Brief:
Omit any pictures, and restate word for word only the lines from the one with "NK RAILROAD" through the end of the data below.

Top of Supplied entries

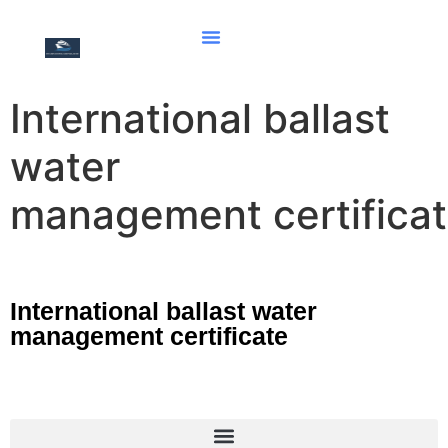
International ballast
water
management certifica
International ballast water
management certificate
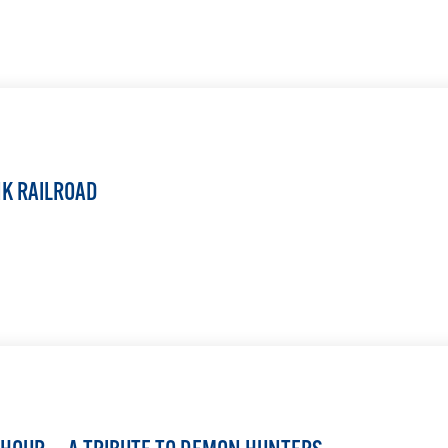
LEARN MORE
NK RAILROAD
LEARN MORE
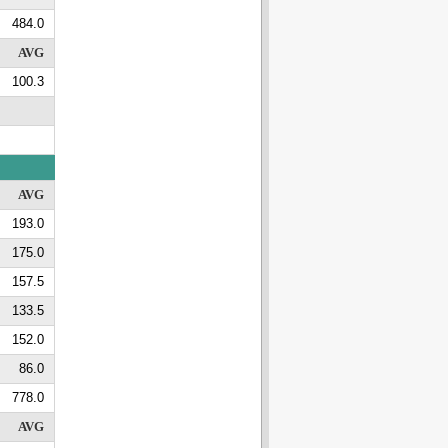
484.0
AVG
100.3
AVG
193.0
175.0
157.5
133.5
152.0
86.0
778.0
AVG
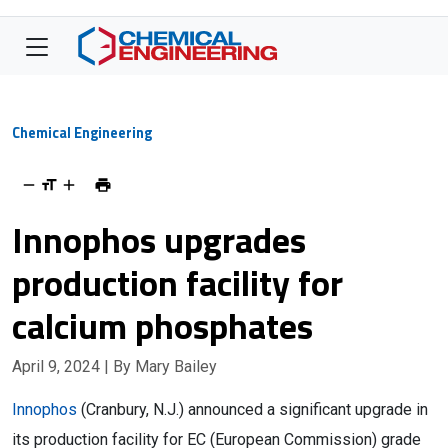
Chemical Engineering
Innophos upgrades
production facility for
calcium phosphates
April 9, 2024
| By Mary Bailey
Innophos
(Cranbury, N.J.) announced a significant upgrade in
its production facility for EC (European Commission) grade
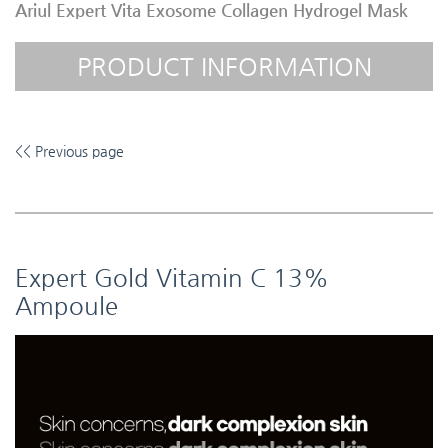
Ariul Expert Vita Exosome Collagen Hydrogel Mask
PRODUCT INFORMATION
<< Previous page
Expert Gold Vitamin C 13%
Ampoule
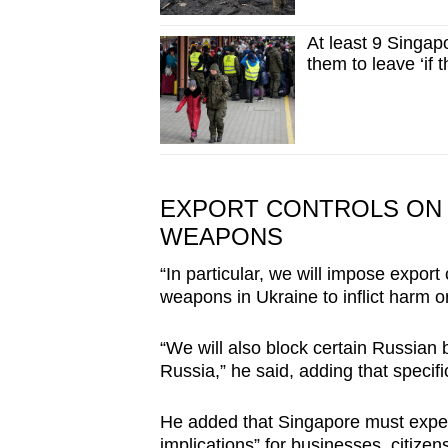
At least 9 Singapo
them to leave ‘if 
EXPORT CONTROLS ON 
WEAPONS
“In particular, we will impose export
weapons in Ukraine to inflict harm o
“We will also block certain Russian 
Russia,” he said, adding that specif
He added that Singapore must expe
implications” for businesses, citizen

Bottom of Supplied entries

Response:
NK RAILROAD
LEARN MORE
484.0
AVG
100.3
AVG
193.0
175.0
157.5
133.5
152.0
86.0
778.0
AVG
Chemical Engineering
Innophos upgrades
production facility for
calcium phosphates
April 9, 2024
| By Mary Bailey
Innophos
(Cranbury, N.J.) announced a significant upgrade in
its production facility for EC (European Commission) grade
Ariul Expert Vita Exosome Collagen Hydrogel Mask
PRODUCT INFORMATION
<< Previous page
Expert Gold Vitamin C 13%
Ampoule
At least 9 Singapo
them to leave ‘if 
EXPORT CONTROLS ON 
WEAPONS
“In particular, we will impose export
weapons in Ukraine to inflict harm o
“We will also block certain Russian 
Russia,” he said, adding that specif
He added that Singapore must expe
implications” for businesses, citizen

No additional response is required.